"La fin de Mame Baby" de Gaël Octavia : direction le Quartier des femmes


Gaël Octavia publie son premier roman chez Gallimard
Gaël Octavia publie son premier roman chez Gallimard

"La fin de Mame Baby" de Gaël Octavia


C’est définitivement la rentrée des premiers romans sur Lettres it be. Après Emmanuel Brault et Les Peaux rouges, après Emmanuelle Caron et Tous les âges me diront bienheureuse, après Victor Pouchet et Pourquoi les oiseaux meurent, c’est au tour de Gaël Octavia, une jeune auteure martiniquaise, d’envahir les librairies.  Avec La fin de Mame Baby publié chez Gallimard, celle qui fut d’abord tournée vers le théâtre nous emmène dans le « Quartier ». Une plongée à laquelle vous convie Lettres it be.

 

# La bande-annonce

 

 

Le Quartier est une petite ville de banlieue où se croisent les destins de quatre femmes.

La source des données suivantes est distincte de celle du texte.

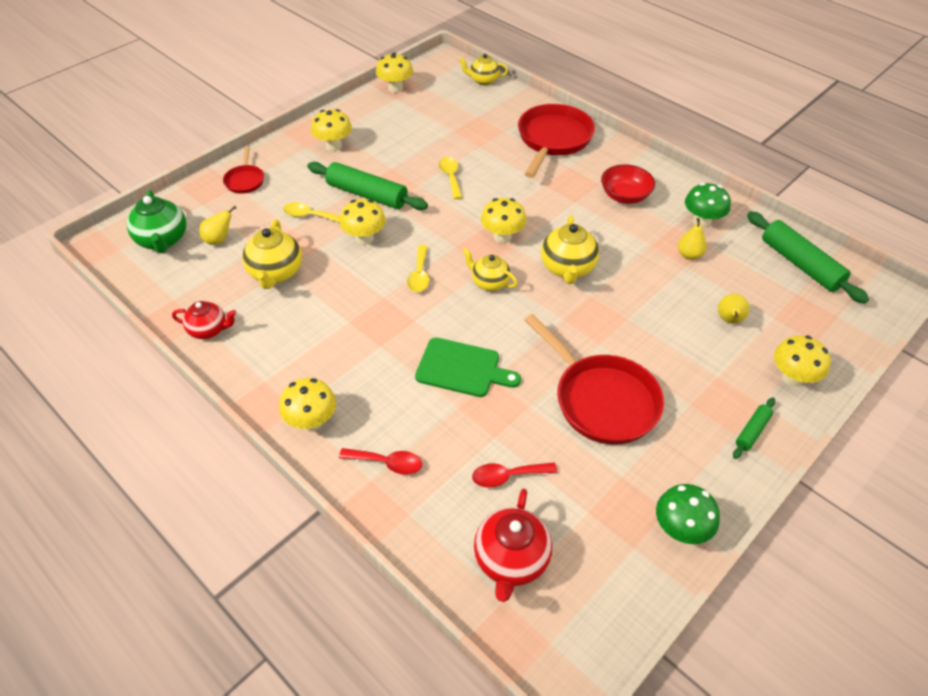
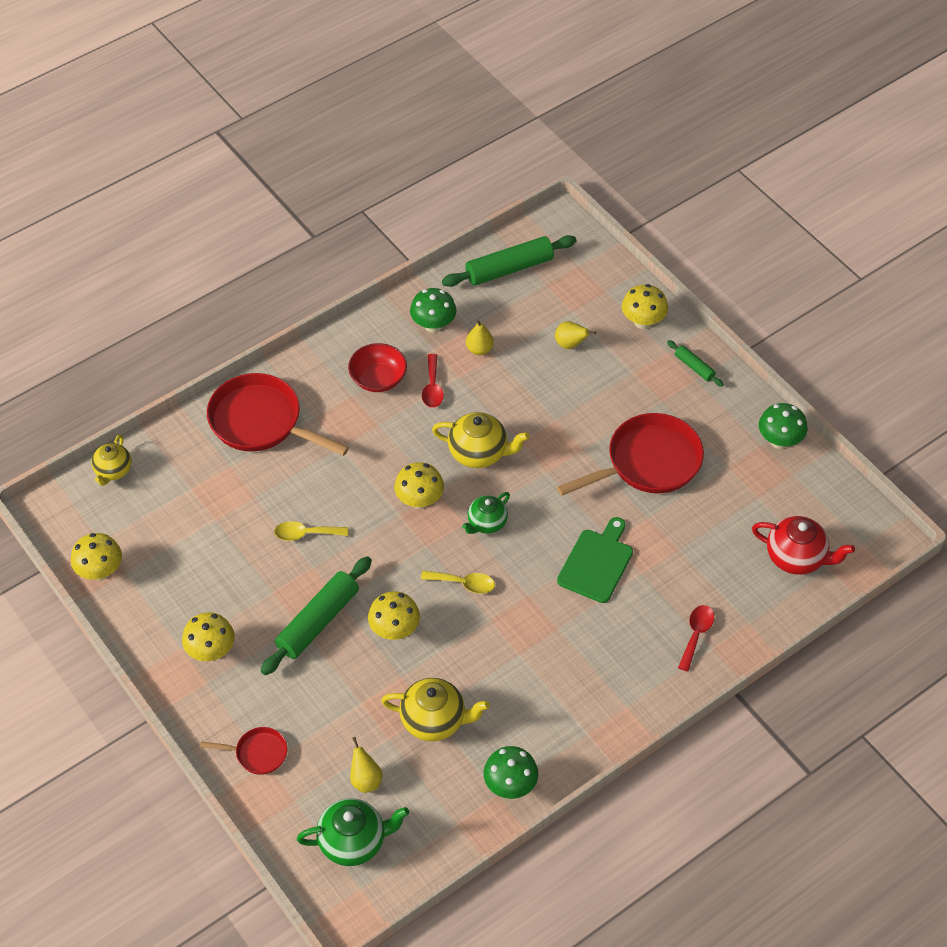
camera: 80 degrees left, 5 degrees up
red teapot [172,301,236,339] -> green mushroom [483,746,538,799]
yellow mushroom [279,378,336,431] -> none
yellow spoon [283,202,340,223] -> none
yellow teapot [462,247,518,291] -> green teapot [462,492,510,534]
red spoon [472,462,557,488] -> red spoon moved to [422,354,444,408]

Mariette, recluse dans son appartement, qui ressasse sa vie gâchée en buvant du vin rouge. Aline, l'infirmière à domicile, qui la soigne et l'écoute. Suzanne, la petite Blanche, amante éplorée d'un caïd assassiné. Mame Baby, idole des femmes du Quartier, dont la mort est auréolée de mystère. À travers la voix d'Aline, de retour dans le Quartier qu'elle a fui sept ans auparavant, les liens secrets qui unissent les quatre héroïnes se dessinent...

 

 

 

La fin de Mame Baby raconte avant tout, avec finesse, grâce et passion, l'art qu'ont les femmes de prendre soin les unes des autres, de se haïr et de s'aimer.

 

# L'avis de Lettres it be

 

Un premier roman chez Gallimard publié pour la rentrée littéraire, une auteure qui prit ses marques d’abord dans le théâtre avec des pièces souvent couronnées de succès, une thématique abordée autour des femmes, des nominations retentissantes pour d’importants prix littéraires … Gaël Octavia a tout pour être l’étoile qui brille au firmament de cette rentrée littéraire 2017.

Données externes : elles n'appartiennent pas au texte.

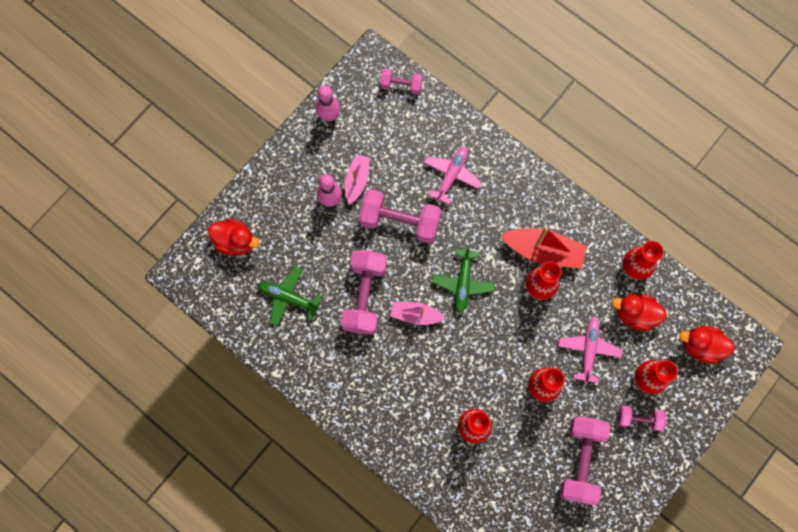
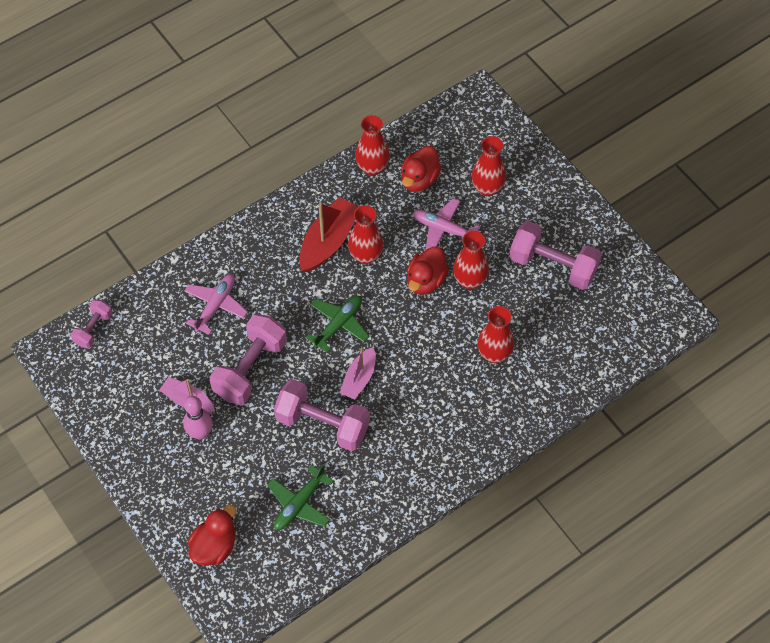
camera: 75 degrees left, 15 degrees down
pink bowling pin [316,85,340,121] -> none
pink plane [424,147,481,204] -> pink plane turned 75 degrees clockwise [184,274,248,335]
green plane [432,245,495,313] -> green plane turned 75 degrees counterclockwise [306,295,369,353]
pink dumbbell [618,406,666,431] -> none
red duck [679,326,735,364] -> red duck moved to [407,246,449,295]

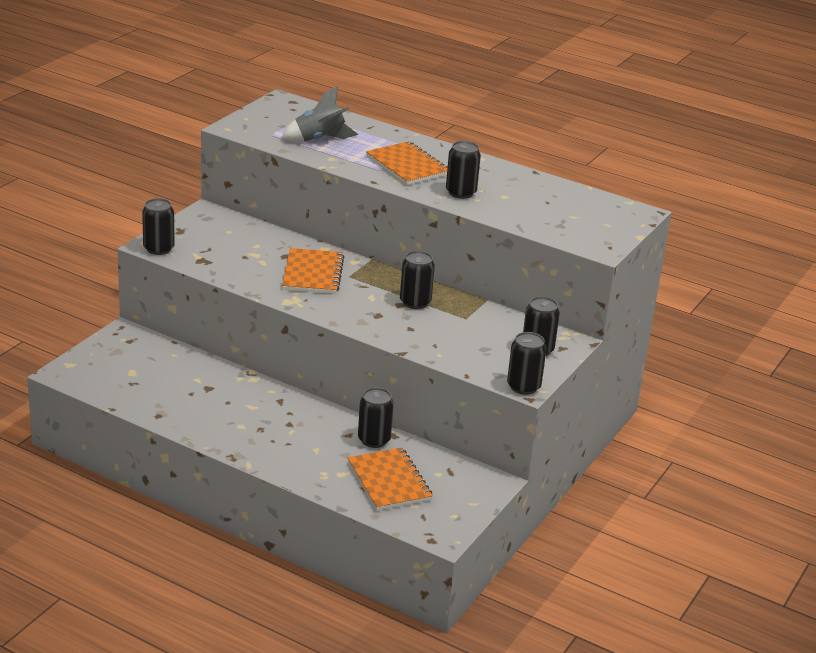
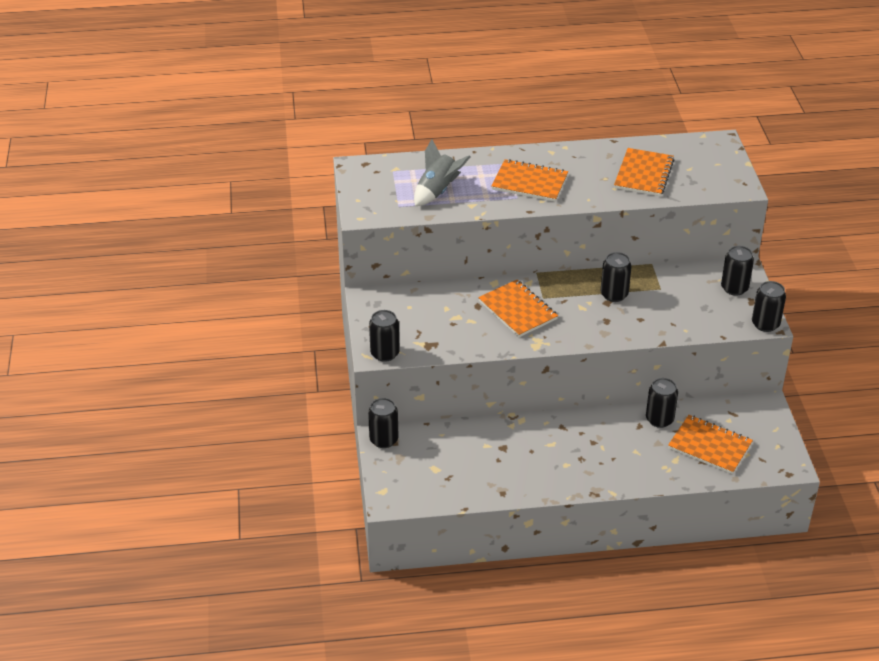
camera: 35 degrees left, 10 degrees up
black can [446,141,481,199] -> black can moved to [368,398,399,448]
none -> orange notebook [614,148,674,196]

Après le théâtre, la peinture et le cinéma, Gaël Octavia se tourne vers l'écriture romanesque
Après le théâtre, la peinture et le cinéma, Gaël Octavia se tourne vers l'écriture romanesque

 

La fin de Mame Baby prend donc place dans le Quartier. Un Quartier où cohabitent des femmes, des caractères, des joies et des peines.  L’homme n’est que récit dans ce Quartier, un homme tantôt aimé, tantôt détesté, tantôt meurtrisseur, tantôt guérisseur. Ici, les femmes ont toute la place pour se raconter, se confronter, se comparer mais surtout s’entraider. Tout cela sous l’égide bienveillante de cette Mame Baby, figure tutélaire du roman, comme un voile d’apaisement sur un îlot urbain où siège la violence.

 

 

 

L’écriture de Gaël Octavia est d’une sobriété théâtrale. Rien en trop, rien ne manque. Le récit défile sobrement, les détails se précisent sans se faire trop présents, et la lecture se fait douce, entraînante, jamais pesante. Mais le grand tour de force de ce livre est ailleurs. A l’image de ce que l’on avait pu trouver, d’une autre manière, dans Les Peaux rouges d’Emmanuel Brault, Gaël Octavia prend de la hauteur. Le Quartier qu’elle décrit ne peut être apparenté que de façon capilotractée à d’autres quartiers (on ne sait jamais où se situe le Quartier), les femmes qu’elle raconte sont des caractères façon La Bruyère, jamais des dénonciations maladroites et communes, ou bien des métaphores sociales. La hauteur de vue de Gaël Octavia nous offre une pure bouffée d’air. Le récit de ces femmes, de cette Mariette, d’Aline ou encore de Suzanne, la petite infirmière blanche, ce récit-là est fort, bien que brumeux, il est puissant. On est à des années-lumière du cri d’alarme maladroitement féministe de La Tresse. On est à quelques millimètres du bonheur de lire. Terriblement rafraîchissant.